L’Ombre de Washington plane sur la nomination du Général Kabarebe au poste du Ministre de la coopération du Rwanda

Le Dialogue

Photo d'archive prise le 17 juillet 2005 du chef d'état-major de l'armée rwandaise, le général de brigade James Kabarebe, inspectant à Kigali les troupes rwandaises faisant partie de la force de l'Union africaine, attendant de monter à bord d'un avion qui sera envoyé dans la région occidentale du Darfour, au Soudan. Un juge français a inculpé six proches collaborateurs du président rwandais Paul Kagame dans le cadre d'une enquête sur l'assassinat d'un président rwandais en 1994, a déclaré une source proche de l'enquête le 16 décembre 2010. Les six personnes, dont le ministre rwandais de la Défense James Kabarebe et deux Les généraux rwandais ont été informés des accusations portées contre eux alors qu'ils étaient au Burundi au début du mois et ont été autorisés à rester en liberté, a indiqué la source.
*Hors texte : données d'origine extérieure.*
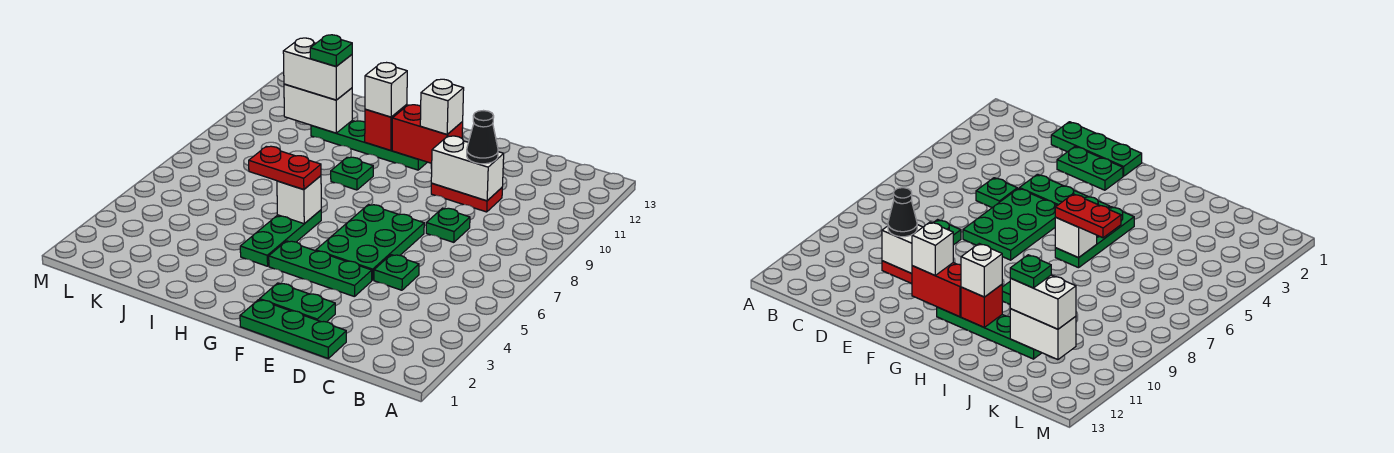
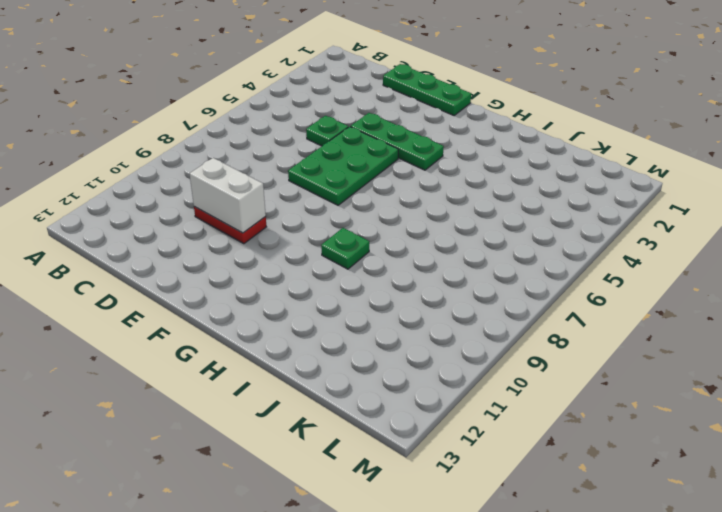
none -> green plate D8 level 1
none -> green plate E2:F2 level 1
none -> green plate G11:J11 level 1

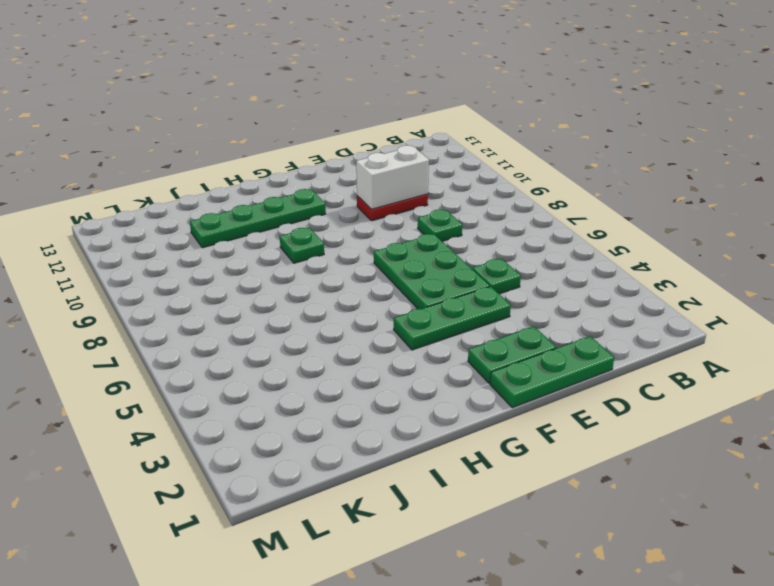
none -> green plate H4:H6 level 1
none -> red brick F11:G11 level 2
none -> white brick H6 level 2

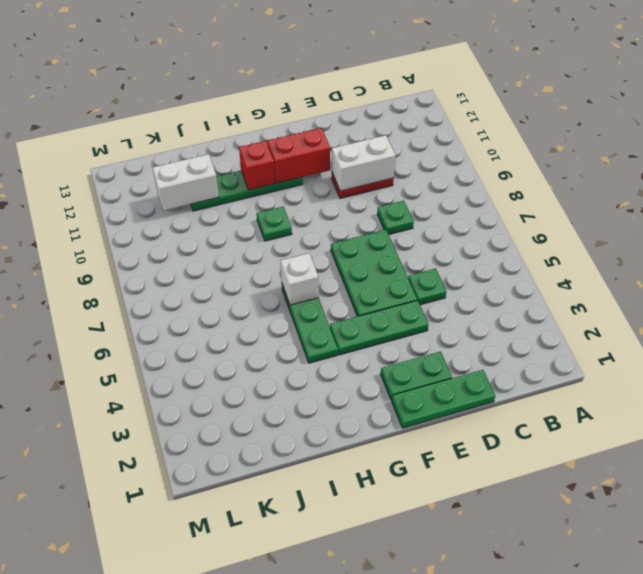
none -> black cone D10 level 3
none -> white brick F11 level 3
none -> red plate H6:I6 level 3

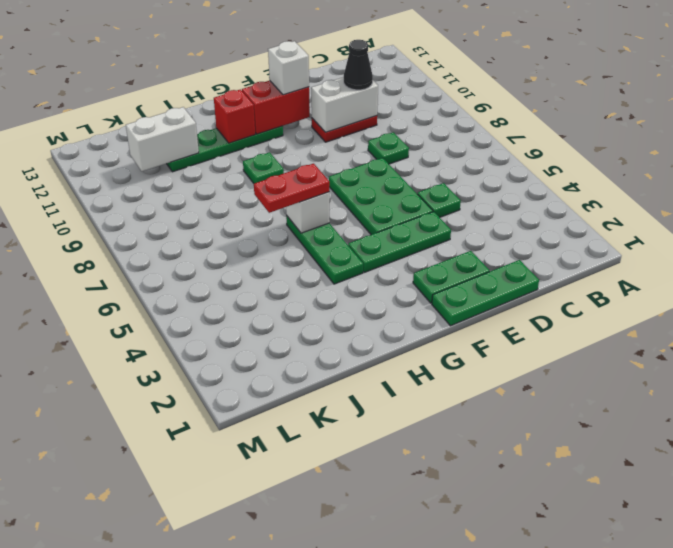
none -> white brick H11 level 3
none -> white brick J11:K11 level 3
none -> green plate J11 level 4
Photo : JOSE CENDON / AFP.

 

Contre toute attente, la nomination, du Général James Kabarebe, le 27 septembre dernier, au poste de ministre d’État chargé de la coopération régionale au Rwanda provoque l’émoi au Congo RDC.

De fait, « le choix de Kabarebe montre que le Rwanda veut exclure la RDC de sa vision de la coopération régionale . Le gouvernement rwandais sait très bien que Kinshasa le voit, à tort ou à raison, comme le cerveau de l’implication militaire rwandaise en RDC des années 1990 jusqu’à aujourd’hui » analyse Phil Clark, professeur de politique internationale à la School of Oriental and African Studies (SOAS) de l’université de Londres pour le quotidien (Le Monde, le 2 octobre 2023).
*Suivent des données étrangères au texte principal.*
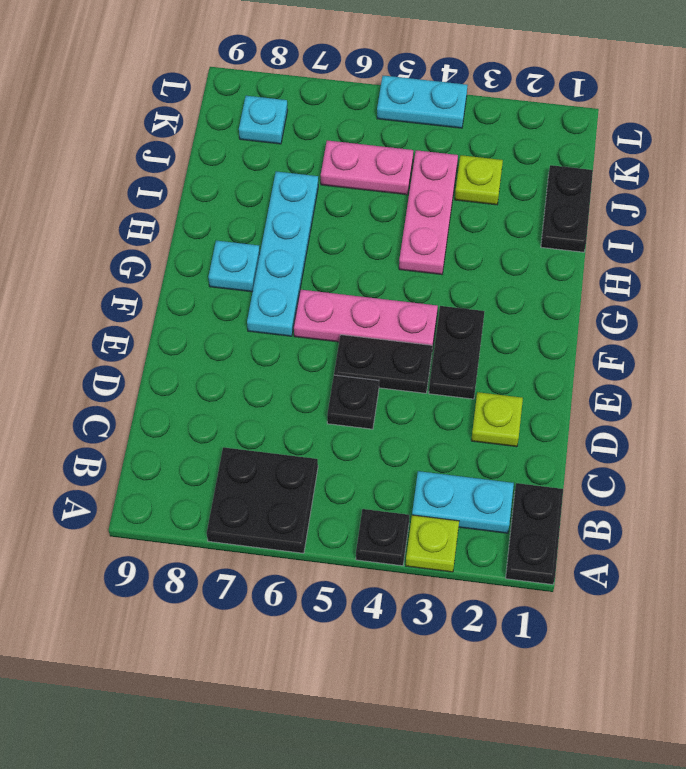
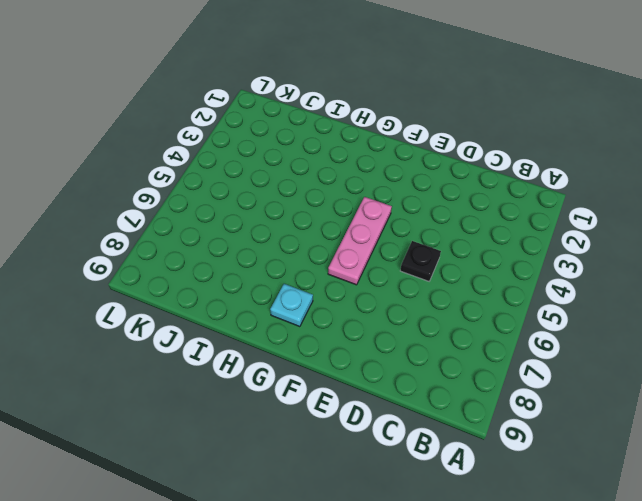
none -> black plate A1:B1 level 1
none -> lime plate A3 level 1
none -> black plate A4 level 1

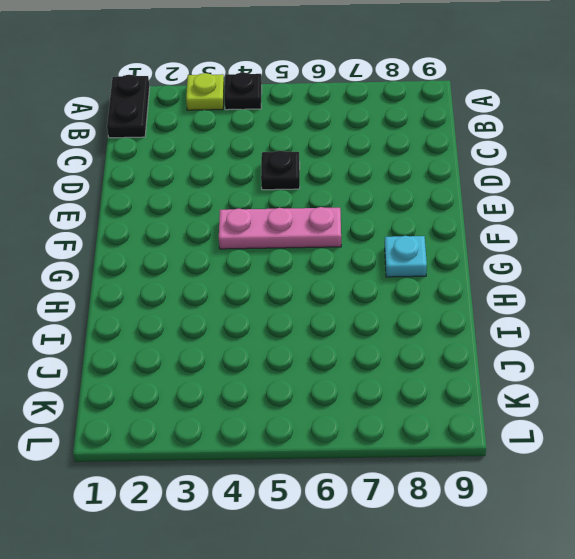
none -> black plate A6:B7 level 1
none -> cyan plate B2:B3 level 1
none -> lime plate D2 level 1

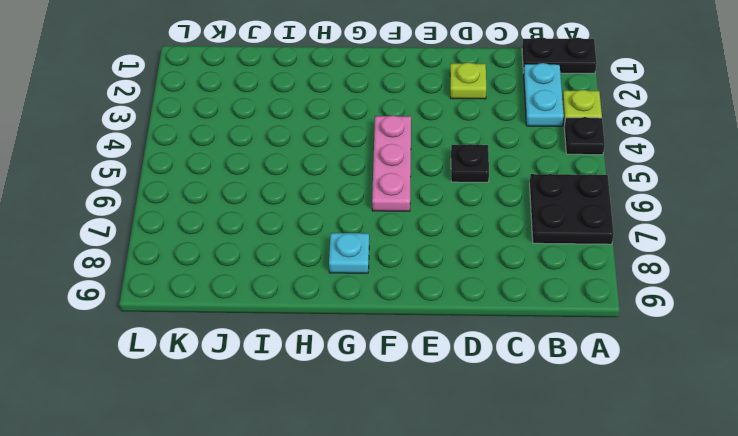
none -> black plate E3:F3 level 1
none -> black plate E4:E5 level 1
none -> cyan plate F7:I7 level 1

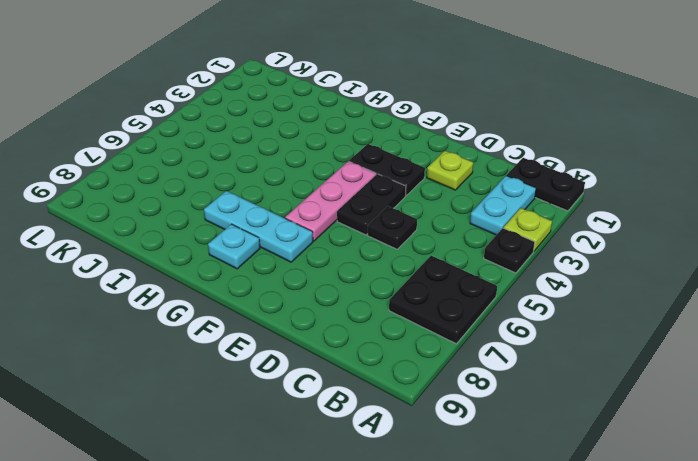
cyan plate F7:H7 level 1 -> cyan plate F7:I7 level 1
none -> pink plate H4:J4 level 1
none -> black plate I1:J1 level 1
none -> lime plate J3 level 1

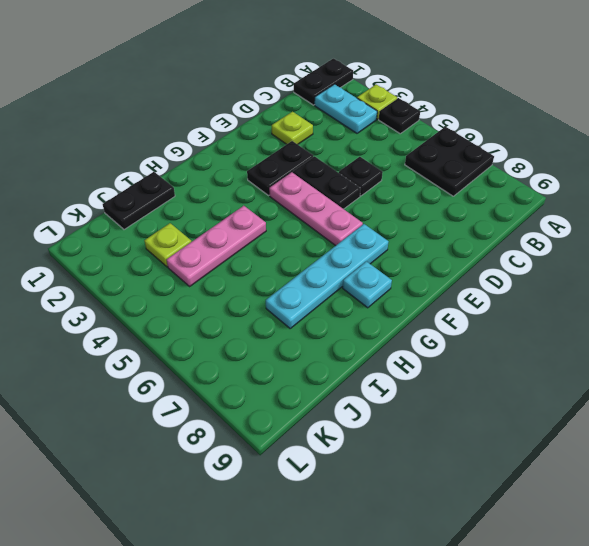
none -> pink plate J5:J6 level 1
none -> cyan plate K8 level 1
none -> cyan plate L4:L5 level 1

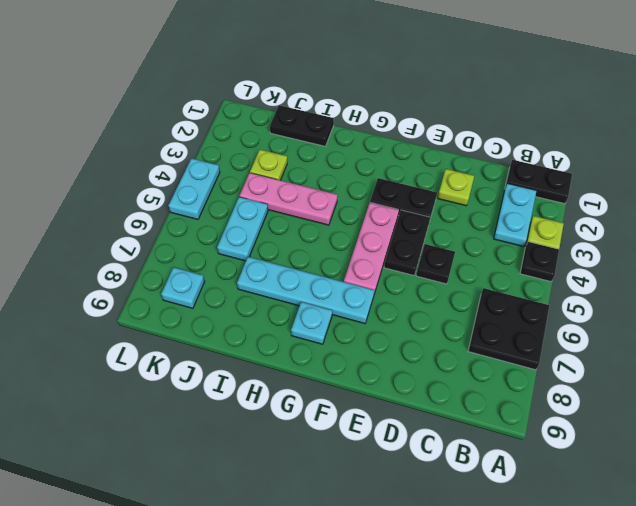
cyan plate J5:J6 level 1 -> pink plate J5:J6 level 1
 Et pour cause, en juin 2023, le nom du général avait été cité dans le rapport des experts des Nations unies sur le Congo RDC comme l’un des officiers rwandais impliqués dans des opérations militaires dans la province congolaise du Nord-Kivu ces derniers mois. 

A ce titre ,le rapport de l’Onu, énoncent tout de go que ces opérations visent à « renforcer le M23 en fournissant troupes et matériel, et à les utiliser pour sécuriser le contrôle de sites miniers, gagner de l’influence politique en RDC et décimer les Forces démocratiques de libération du Rwanda (FDLR) », groupe rebelle hutu rwandais initialement formé par d’anciens génocidaires.

Que cela ne tienne, Kigali a toujours rejeté toute accusation de lien avec le M23. « C’est un narratif qui perdure depuis longtemps », dénonçait le 4 juillet 2023 pendant une interview à la télévision nationale le chef de l’État rwandais. « Est-ce que c’est vraiment destiné à régler le problème ? », questionnait-il, pointant le silence de la communauté internationale sur le sort des réfugiés congolais rwandophones installés au Rwanda et la collusion des Forces armées de la République démocratique du Congo (FARDC) avec les FDLR, groupe qu’il considère comme une menace pour Kigali.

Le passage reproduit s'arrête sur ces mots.